What is needed: Repeat the material exactly, leaving no line out.

|---|

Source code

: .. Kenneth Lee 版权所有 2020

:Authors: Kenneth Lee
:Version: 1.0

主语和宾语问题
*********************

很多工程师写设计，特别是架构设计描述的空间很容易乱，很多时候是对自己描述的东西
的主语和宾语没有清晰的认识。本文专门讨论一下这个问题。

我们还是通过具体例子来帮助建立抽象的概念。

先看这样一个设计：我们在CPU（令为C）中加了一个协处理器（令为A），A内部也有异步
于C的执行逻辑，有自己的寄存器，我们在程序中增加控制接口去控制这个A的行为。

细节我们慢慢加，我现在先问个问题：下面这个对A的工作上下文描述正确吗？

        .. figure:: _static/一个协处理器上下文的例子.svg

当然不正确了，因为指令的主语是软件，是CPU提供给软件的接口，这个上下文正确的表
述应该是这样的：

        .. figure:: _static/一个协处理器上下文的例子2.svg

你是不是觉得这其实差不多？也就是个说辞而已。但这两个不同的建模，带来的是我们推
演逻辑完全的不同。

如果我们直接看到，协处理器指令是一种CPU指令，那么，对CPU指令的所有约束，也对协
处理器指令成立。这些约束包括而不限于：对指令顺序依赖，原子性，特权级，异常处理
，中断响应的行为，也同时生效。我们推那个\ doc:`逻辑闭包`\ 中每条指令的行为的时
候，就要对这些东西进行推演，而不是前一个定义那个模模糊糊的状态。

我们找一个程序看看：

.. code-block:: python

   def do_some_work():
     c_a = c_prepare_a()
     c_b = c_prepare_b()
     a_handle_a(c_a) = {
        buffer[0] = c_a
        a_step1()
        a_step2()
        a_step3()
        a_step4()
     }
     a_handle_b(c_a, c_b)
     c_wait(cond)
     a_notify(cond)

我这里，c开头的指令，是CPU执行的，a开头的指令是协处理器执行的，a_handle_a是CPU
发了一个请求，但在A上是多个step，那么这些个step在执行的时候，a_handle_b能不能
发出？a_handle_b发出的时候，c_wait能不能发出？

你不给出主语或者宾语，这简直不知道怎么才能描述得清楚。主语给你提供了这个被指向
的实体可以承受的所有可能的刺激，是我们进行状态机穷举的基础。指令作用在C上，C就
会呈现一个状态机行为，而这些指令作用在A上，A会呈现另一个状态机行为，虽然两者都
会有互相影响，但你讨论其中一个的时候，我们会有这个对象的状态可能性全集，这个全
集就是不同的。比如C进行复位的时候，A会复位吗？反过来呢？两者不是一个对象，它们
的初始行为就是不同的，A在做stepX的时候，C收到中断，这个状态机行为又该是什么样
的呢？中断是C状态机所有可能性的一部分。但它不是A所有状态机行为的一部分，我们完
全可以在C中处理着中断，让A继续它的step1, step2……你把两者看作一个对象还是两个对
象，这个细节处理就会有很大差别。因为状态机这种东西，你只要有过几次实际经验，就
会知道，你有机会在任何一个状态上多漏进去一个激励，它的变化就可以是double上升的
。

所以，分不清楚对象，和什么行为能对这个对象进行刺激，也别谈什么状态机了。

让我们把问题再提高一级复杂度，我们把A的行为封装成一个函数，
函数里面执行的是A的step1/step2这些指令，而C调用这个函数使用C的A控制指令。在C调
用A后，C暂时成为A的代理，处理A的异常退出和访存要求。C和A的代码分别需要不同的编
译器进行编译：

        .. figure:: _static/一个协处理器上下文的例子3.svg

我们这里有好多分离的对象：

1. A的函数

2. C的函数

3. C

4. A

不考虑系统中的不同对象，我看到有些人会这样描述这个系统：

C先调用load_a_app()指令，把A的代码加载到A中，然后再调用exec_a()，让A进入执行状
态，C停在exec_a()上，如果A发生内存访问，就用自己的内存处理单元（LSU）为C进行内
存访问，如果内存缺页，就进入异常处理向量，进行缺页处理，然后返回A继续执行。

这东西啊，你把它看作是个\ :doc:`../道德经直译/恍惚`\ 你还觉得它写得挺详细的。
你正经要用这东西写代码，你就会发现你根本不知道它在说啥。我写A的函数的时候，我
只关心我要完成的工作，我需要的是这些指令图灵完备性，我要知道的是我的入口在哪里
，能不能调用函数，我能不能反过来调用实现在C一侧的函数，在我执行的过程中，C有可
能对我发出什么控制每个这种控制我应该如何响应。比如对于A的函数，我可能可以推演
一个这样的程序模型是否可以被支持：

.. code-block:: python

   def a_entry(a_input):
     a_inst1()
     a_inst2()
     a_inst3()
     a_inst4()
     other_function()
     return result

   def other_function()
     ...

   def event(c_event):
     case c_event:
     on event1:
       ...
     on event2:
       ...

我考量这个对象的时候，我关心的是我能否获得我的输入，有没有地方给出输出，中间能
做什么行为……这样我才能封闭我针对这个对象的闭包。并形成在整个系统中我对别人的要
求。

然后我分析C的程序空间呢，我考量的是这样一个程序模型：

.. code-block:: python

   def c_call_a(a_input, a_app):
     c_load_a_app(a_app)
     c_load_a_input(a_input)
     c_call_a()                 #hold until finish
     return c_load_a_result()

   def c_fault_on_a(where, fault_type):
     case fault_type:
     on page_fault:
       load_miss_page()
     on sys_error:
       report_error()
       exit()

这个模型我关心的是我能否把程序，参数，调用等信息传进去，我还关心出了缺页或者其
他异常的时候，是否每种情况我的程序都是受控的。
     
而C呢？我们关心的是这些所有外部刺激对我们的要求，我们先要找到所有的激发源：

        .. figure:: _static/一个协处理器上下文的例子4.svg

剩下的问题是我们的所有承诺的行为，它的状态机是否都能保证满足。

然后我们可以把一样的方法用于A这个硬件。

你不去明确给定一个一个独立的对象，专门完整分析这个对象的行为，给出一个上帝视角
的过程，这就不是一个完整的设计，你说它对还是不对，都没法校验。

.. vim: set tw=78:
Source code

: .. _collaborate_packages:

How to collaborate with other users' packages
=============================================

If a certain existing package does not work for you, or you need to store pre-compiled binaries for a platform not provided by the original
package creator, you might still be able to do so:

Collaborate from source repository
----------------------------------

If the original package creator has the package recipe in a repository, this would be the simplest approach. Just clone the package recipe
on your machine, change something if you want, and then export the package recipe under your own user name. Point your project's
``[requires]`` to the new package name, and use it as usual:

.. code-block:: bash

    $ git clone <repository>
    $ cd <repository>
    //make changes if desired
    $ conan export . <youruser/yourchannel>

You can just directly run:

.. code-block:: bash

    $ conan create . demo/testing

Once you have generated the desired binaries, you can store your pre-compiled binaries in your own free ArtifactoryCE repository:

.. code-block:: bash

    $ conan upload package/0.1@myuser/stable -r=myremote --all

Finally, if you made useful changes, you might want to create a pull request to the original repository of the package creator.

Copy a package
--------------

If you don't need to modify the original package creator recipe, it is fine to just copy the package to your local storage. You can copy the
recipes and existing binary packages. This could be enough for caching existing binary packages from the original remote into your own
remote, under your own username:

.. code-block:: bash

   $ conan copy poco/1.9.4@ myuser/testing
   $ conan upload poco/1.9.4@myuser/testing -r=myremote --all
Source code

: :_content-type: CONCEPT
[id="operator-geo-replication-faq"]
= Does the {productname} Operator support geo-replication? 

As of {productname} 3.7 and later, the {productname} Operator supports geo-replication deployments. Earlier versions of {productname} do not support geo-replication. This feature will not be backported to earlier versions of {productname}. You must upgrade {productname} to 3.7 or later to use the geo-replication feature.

|---|

Result below:
Source code

: .. Kenneth Lee 版权所有 2020

:Authors: Kenneth Lee
:Version: 1.0

主语和宾语问题
*********************

很多工程师写设计，特别是架构设计描述的空间很容易乱，很多时候是对自己描述的东西
的主语和宾语没有清晰的认识。本文专门讨论一下这个问题。

我们还是通过具体例子来帮助建立抽象的概念。

先看这样一个设计：我们在CPU（令为C）中加了一个协处理器（令为A），A内部也有异步
于C的执行逻辑，有自己的寄存器，我们在程序中增加控制接口去控制这个A的行为。

细节我们慢慢加，我现在先问个问题：下面这个对A的工作上下文描述正确吗？

        .. figure:: _static/一个协处理器上下文的例子.svg

当然不正确了，因为指令的主语是软件，是CPU提供给软件的接口，这个上下文正确的表
述应该是这样的：

        .. figure:: _static/一个协处理器上下文的例子2.svg

你是不是觉得这其实差不多？也就是个说辞而已。但这两个不同的建模，带来的是我们推
演逻辑完全的不同。

如果我们直接看到，协处理器指令是一种CPU指令，那么，对CPU指令的所有约束，也对协
处理器指令成立。这些约束包括而不限于：对指令顺序依赖，原子性，特权级，异常处理
，中断响应的行为，也同时生效。我们推那个\ doc:`逻辑闭包`\ 中每条指令的行为的时
候，就要对这些东西进行推演，而不是前一个定义那个模模糊糊的状态。

我们找一个程序看看：

.. code-block:: python

   def do_some_work():
     c_a = c_prepare_a()
     c_b = c_prepare_b()
     a_handle_a(c_a) = {
        buffer[0] = c_a
        a_step1()
        a_step2()
        a_step3()
        a_step4()
     }
     a_handle_b(c_a, c_b)
     c_wait(cond)
     a_notify(cond)

我这里，c开头的指令，是CPU执行的，a开头的指令是协处理器执行的，a_handle_a是CPU
发了一个请求，但在A上是多个step，那么这些个step在执行的时候，a_handle_b能不能
发出？a_handle_b发出的时候，c_wait能不能发出？

你不给出主语或者宾语，这简直不知道怎么才能描述得清楚。主语给你提供了这个被指向
的实体可以承受的所有可能的刺激，是我们进行状态机穷举的基础。指令作用在C上，C就
会呈现一个状态机行为，而这些指令作用在A上，A会呈现另一个状态机行为，虽然两者都
会有互相影响，但你讨论其中一个的时候，我们会有这个对象的状态可能性全集，这个全
集就是不同的。比如C进行复位的时候，A会复位吗？反过来呢？两者不是一个对象，它们
的初始行为就是不同的，A在做stepX的时候，C收到中断，这个状态机行为又该是什么样
的呢？中断是C状态机所有可能性的一部分。但它不是A所有状态机行为的一部分，我们完
全可以在C中处理着中断，让A继续它的step1, step2……你把两者看作一个对象还是两个对
象，这个细节处理就会有很大差别。因为状态机这种东西，你只要有过几次实际经验，就
会知道，你有机会在任何一个状态上多漏进去一个激励，它的变化就可以是double上升的
。

所以，分不清楚对象，和什么行为能对这个对象进行刺激，也别谈什么状态机了。

让我们把问题再提高一级复杂度，我们把A的行为封装成一个函数，
函数里面执行的是A的step1/step2这些指令，而C调用这个函数使用C的A控制指令。在C调
用A后，C暂时成为A的代理，处理A的异常退出和访存要求。C和A的代码分别需要不同的编
译器进行编译：

        .. figure:: _static/一个协处理器上下文的例子3.svg

我们这里有好多分离的对象：

1. A的函数

2. C的函数

3. C

4. A

不考虑系统中的不同对象，我看到有些人会这样描述这个系统：

C先调用load_a_app()指令，把A的代码加载到A中，然后再调用exec_a()，让A进入执行状
态，C停在exec_a()上，如果A发生内存访问，就用自己的内存处理单元（LSU）为C进行内
存访问，如果内存缺页，就进入异常处理向量，进行缺页处理，然后返回A继续执行。

这东西啊，你把它看作是个\ :doc:`../道德经直译/恍惚`\ 你还觉得它写得挺详细的。
你正经要用这东西写代码，你就会发现你根本不知道它在说啥。我写A的函数的时候，我
只关心我要完成的工作，我需要的是这些指令图灵完备性，我要知道的是我的入口在哪里
，能不能调用函数，我能不能反过来调用实现在C一侧的函数，在我执行的过程中，C有可
能对我发出什么控制每个这种控制我应该如何响应。比如对于A的函数，我可能可以推演
一个这样的程序模型是否可以被支持：

.. code-block:: python

   def a_entry(a_input):
     a_inst1()
     a_inst2()
     a_inst3()
     a_inst4()
     other_function()
     return result

   def other_function()
     ...

   def event(c_event):
     case c_event:
     on event1:
       ...
     on event2:
       ...

我考量这个对象的时候，我关心的是我能否获得我的输入，有没有地方给出输出，中间能
做什么行为……这样我才能封闭我针对这个对象的闭包。并形成在整个系统中我对别人的要
求。

然后我分析C的程序空间呢，我考量的是这样一个程序模型：

.. code-block:: python

   def c_call_a(a_input, a_app):
     c_load_a_app(a_app)
     c_load_a_input(a_input)
     c_call_a()                 #hold until finish
     return c_load_a_result()

   def c_fault_on_a(where, fault_type):
     case fault_type:
     on page_fault:
       load_miss_page()
     on sys_error:
       report_error()
       exit()

这个模型我关心的是我能否把程序，参数，调用等信息传进去，我还关心出了缺页或者其
他异常的时候，是否每种情况我的程序都是受控的。
     
而C呢？我们关心的是这些所有外部刺激对我们的要求，我们先要找到所有的激发源：

        .. figure:: _static/一个协处理器上下文的例子4.svg

剩下的问题是我们的所有承诺的行为，它的状态机是否都能保证满足。

然后我们可以把一样的方法用于A这个硬件。

你不去明确给定一个一个独立的对象，专门完整分析这个对象的行为，给出一个上帝视角
的过程，这就不是一个完整的设计，你说它对还是不对，都没法校验。

.. vim: set tw=78:
Source code

: .. _collaborate_packages:

How to collaborate with other users' packages
=============================================

If a certain existing package does not work for you, or you need to store pre-compiled binaries for a platform not provided by the original
package creator, you might still be able to do so:

Collaborate from source repository
----------------------------------

If the original package creator has the package recipe in a repository, this would be the simplest approach. Just clone the package recipe
on your machine, change something if you want, and then export the package recipe under your own user name. Point your project's
``[requires]`` to the new package name, and use it as usual:

.. code-block:: bash

    $ git clone <repository>
    $ cd <repository>
    //make changes if desired
    $ conan export . <youruser/yourchannel>

You can just directly run:

.. code-block:: bash

    $ conan create . demo/testing

Once you have generated the desired binaries, you can store your pre-compiled binaries in your own free ArtifactoryCE repository:

.. code-block:: bash

    $ conan upload package/0.1@myuser/stable -r=myremote --all

Finally, if you made useful changes, you might want to create a pull request to the original repository of the package creator.

Copy a package
--------------

If you don't need to modify the original package creator recipe, it is fine to just copy the package to your local storage. You can copy the
recipes and existing binary packages. This could be enough for caching existing binary packages from the original remote into your own
remote, under your own username:

.. code-block:: bash

   $ conan copy poco/1.9.4@ myuser/testing
   $ conan upload poco/1.9.4@myuser/testing -r=myremote --all
Source code

: :_content-type: CONCEPT
[id="operator-geo-replication-faq"]
= Does the {productname} Operator support geo-replication? 

As of {productname} 3.7 and later, the {productname} Operator supports geo-replication deployments. Earlier versions of {productname} do not support geo-replication. This feature will not be backported to earlier versions of {productname}. You must upgrade {productname} to 3.7 or later to use the geo-replication feature.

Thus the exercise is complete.